- _Exercise instructions_:
Reproduce word for word the lines below, beginning with the one containing "pose: elev=286.0 azim=274.9" and continuing through the final line, with both included.

-------- The records --------

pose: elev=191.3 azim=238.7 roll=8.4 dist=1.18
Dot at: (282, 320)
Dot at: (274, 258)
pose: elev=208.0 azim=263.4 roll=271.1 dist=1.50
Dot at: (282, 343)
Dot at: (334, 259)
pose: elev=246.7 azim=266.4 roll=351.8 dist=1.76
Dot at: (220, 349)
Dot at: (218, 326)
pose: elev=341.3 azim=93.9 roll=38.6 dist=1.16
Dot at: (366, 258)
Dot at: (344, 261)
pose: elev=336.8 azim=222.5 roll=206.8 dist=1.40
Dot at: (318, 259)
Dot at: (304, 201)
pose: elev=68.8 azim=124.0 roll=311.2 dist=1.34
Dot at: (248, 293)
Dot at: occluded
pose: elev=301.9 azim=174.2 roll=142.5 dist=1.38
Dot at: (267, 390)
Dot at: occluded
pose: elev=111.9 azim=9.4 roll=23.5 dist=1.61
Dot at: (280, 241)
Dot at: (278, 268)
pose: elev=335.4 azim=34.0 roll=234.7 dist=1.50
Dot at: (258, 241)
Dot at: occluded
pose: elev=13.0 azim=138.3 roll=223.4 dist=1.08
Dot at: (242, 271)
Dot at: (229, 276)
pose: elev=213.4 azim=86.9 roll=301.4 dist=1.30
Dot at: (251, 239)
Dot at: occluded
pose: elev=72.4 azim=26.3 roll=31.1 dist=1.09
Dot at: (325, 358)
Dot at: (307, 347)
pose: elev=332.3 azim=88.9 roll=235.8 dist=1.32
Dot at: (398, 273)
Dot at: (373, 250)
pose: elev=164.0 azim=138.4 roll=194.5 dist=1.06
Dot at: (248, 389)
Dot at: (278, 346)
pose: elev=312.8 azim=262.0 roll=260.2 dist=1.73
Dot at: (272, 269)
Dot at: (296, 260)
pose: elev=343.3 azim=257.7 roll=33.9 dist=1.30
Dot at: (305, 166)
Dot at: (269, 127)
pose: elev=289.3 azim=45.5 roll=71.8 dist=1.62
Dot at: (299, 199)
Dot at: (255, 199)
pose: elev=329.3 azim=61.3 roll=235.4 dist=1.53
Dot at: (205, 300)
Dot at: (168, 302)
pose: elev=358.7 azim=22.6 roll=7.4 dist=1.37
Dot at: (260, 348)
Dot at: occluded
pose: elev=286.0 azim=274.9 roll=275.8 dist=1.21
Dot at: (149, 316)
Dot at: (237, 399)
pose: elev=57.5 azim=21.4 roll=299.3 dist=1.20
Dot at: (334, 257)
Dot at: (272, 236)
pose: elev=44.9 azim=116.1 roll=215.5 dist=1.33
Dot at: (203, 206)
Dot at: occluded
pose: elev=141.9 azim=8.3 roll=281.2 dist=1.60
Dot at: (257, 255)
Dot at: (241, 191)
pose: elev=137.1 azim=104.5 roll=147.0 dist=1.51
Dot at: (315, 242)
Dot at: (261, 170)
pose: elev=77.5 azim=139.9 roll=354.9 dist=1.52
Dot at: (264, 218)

--------

- _Answer to this task_:
pose: elev=286.0 azim=274.9 roll=275.8 dist=1.21
Dot at: (149, 316)
Dot at: (237, 399)
pose: elev=57.5 azim=21.4 roll=299.3 dist=1.20
Dot at: (334, 257)
Dot at: (272, 236)
pose: elev=44.9 azim=116.1 roll=215.5 dist=1.33
Dot at: (203, 206)
Dot at: occluded
pose: elev=141.9 azim=8.3 roll=281.2 dist=1.60
Dot at: (257, 255)
Dot at: (241, 191)
pose: elev=137.1 azim=104.5 roll=147.0 dist=1.51
Dot at: (315, 242)
Dot at: (261, 170)
pose: elev=77.5 azim=139.9 roll=354.9 dist=1.52
Dot at: (264, 218)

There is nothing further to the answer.